Chinese hospital boss linked to child kidnappings

The head of a hospital in China has been detained as part of an investigation into whether it worked with gangs to give kidnapped youngsters new identities, China Central Television reported on Tuesday.

Officials in Xiangyang, in Hubei province, said earlier they were looking into a social media user’s claim that the head of Jianqiao Hospital was was colluding online with unnamed people to sell birth certificates and other paperwork to traffickers who sold children across 10 provinces.

The social media user said the documents cost some 96,000 yuan (US$13,180), and the process of getting them for a child could be completed within seven days.

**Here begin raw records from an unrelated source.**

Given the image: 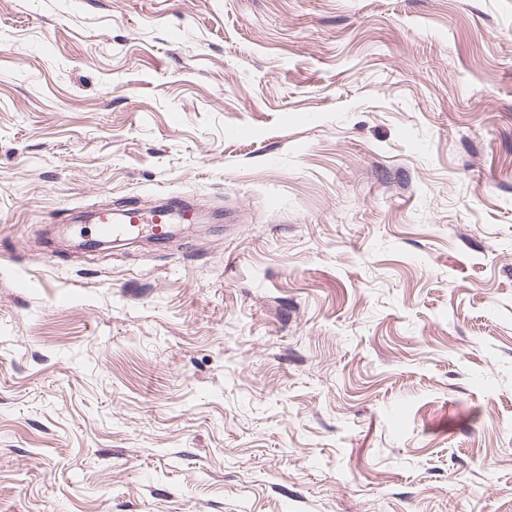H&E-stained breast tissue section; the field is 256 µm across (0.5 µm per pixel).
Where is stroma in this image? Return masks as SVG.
<instances>
[{
    "label": "stroma",
    "mask_w": 512,
    "mask_h": 512,
    "mask_svg": "<svg viewBox=\"0 0 512 512\" xmlns=\"http://www.w3.org/2000/svg\"><path fill=\"white\" fill-rule=\"evenodd\" d=\"M0 512H512V0H0ZM121 220L114 219V213L109 208L100 209L94 218L97 221L95 231L97 237H127L150 232L157 240L165 239L171 225L175 223L191 224L194 222V209L178 196L169 198L165 207H157L150 211L139 208H129L122 211Z\"/></svg>",
    "instance_id": "stroma-1"
}]
</instances>
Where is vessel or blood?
Segmentation results:
<instances>
[{
  "label": "vessel or blood",
  "mask_w": 512,
  "mask_h": 512,
  "mask_svg": "<svg viewBox=\"0 0 512 512\" xmlns=\"http://www.w3.org/2000/svg\"><path fill=\"white\" fill-rule=\"evenodd\" d=\"M95 231L98 237H127L144 231L150 232L156 239H165L170 227L175 223L190 224L195 219L192 207L181 198L170 197L166 206L150 211L129 208L121 217H114L111 209H100L96 215Z\"/></svg>",
  "instance_id": "obj_1"
}]
</instances>
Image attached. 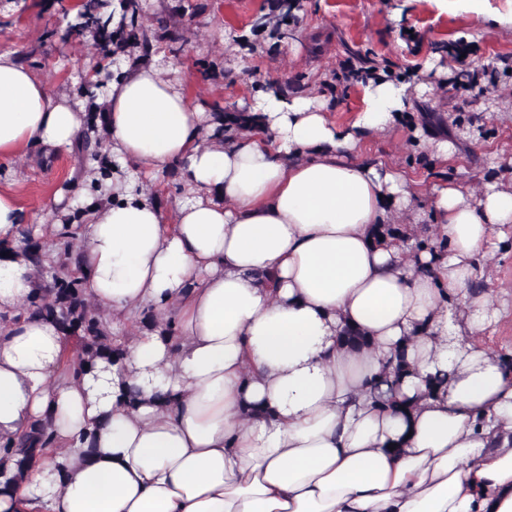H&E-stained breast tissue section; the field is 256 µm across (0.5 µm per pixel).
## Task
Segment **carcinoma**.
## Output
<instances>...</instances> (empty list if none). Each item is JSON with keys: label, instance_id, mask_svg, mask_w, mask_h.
Masks as SVG:
<instances>
[{"label": "carcinoma", "instance_id": "cac0c4a2", "mask_svg": "<svg viewBox=\"0 0 512 512\" xmlns=\"http://www.w3.org/2000/svg\"><path fill=\"white\" fill-rule=\"evenodd\" d=\"M143 14L142 0H122V18L118 26L112 25V0H98L96 12L88 13L83 7L75 17L71 30L78 37L101 47L103 56L117 61L120 57L130 58L138 52L137 59L150 57L151 43L176 44L182 40L179 24L162 21L154 29H146L139 24ZM101 81L76 86L80 95L88 97L90 104L103 96L102 88L112 77L110 66H99ZM102 148V139L95 143H82L74 154L75 165L81 166L90 157H95ZM379 235L398 237L408 244L412 252L427 250L433 254L447 253V242L434 235H420L409 230L406 224H383ZM21 249L37 269L38 275L48 277L51 287L37 288L30 300V309L55 319L64 335L76 338L79 349L77 360L66 361V372L73 376L92 371L98 362H117L124 337L112 332V322L88 301L81 272L82 257L76 245L69 239L56 243L57 259L49 258L40 239L26 230L20 240ZM390 368L375 388L376 400L389 405L393 403L398 381L405 375L408 365L404 352L394 355ZM56 443L51 418L34 421L18 448L0 446V475L6 477L4 488L23 477L31 469L34 454L47 457L48 450Z\"/></svg>", "mask_w": 512, "mask_h": 512}]
</instances>
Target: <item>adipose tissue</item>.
I'll list each match as a JSON object with an SVG mask.
<instances>
[{
    "mask_svg": "<svg viewBox=\"0 0 512 512\" xmlns=\"http://www.w3.org/2000/svg\"><path fill=\"white\" fill-rule=\"evenodd\" d=\"M411 94L368 79L338 125L316 99L267 89L253 128L230 134L180 72L124 60L100 130L0 53V162L47 164L101 132L83 180L104 172L112 188L70 226L33 225L0 190V245L31 226L69 234L114 328L146 309L174 328L129 337L121 370L65 374L59 325L27 308L33 266L0 258V445L45 417L56 430L0 512H512V353L478 341L489 301L467 290L512 224V182L438 185L418 209L403 173L360 157ZM171 170L188 198L168 223L155 185ZM403 218L432 222L447 255L375 240ZM400 348L409 373L383 407L373 389Z\"/></svg>",
    "mask_w": 512,
    "mask_h": 512,
    "instance_id": "obj_1",
    "label": "adipose tissue"
}]
</instances>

It wasn’t immediately clear how many children were involved.

The social media user did not immediately respond to messages from Bloomberg News seeking comment. Phone calls to the hospital were not answered.

The People’s Daily, the Communist Party’s mouthpiece, said in a commentary on Tuesday that officials would “investigate and deal with the matter seriously with impartiality” and the public would get an explanation.

The remarks are seen as an attempt to prevent a repeat of incidents in the past in which the Chinese public has grown angry with their government over perceived failures.

Last year, officials in Jiangsu province were accused of downplaying the plight of a mother of eight children who was found chained by the neckin a rural shack.

Censors later buried a letter signed by alumni of Peking University that called for the central government to look into the matter, a rare public challenge to the regime of President Xi Jinping.

There have been signs that the birth certificate scandal is touching a nerve with the Chinese public. The hashtag on Weibo had been viewed some 200 million times as of Tuesday afternoon.

The government has redoubled efforts in recent years to clamp down on child abductions. The problem was rampant in the decades after reforms started around 1978, when rule of law was weaker and families moved around the country more often for work, leaving children unsupervised.

The Ministry of Public Security said last year that cases involving trafficking of women and child abduction were down by 88% over the previous decade.

The ministry set up a system called Tuan Yuan, or Reunion, in 2016 that sent out broad alerts to help law enforcement find missing youngsters. Then in 2021, authorities launched a 10-year action plan to further deal with human trafficking and kidnappings.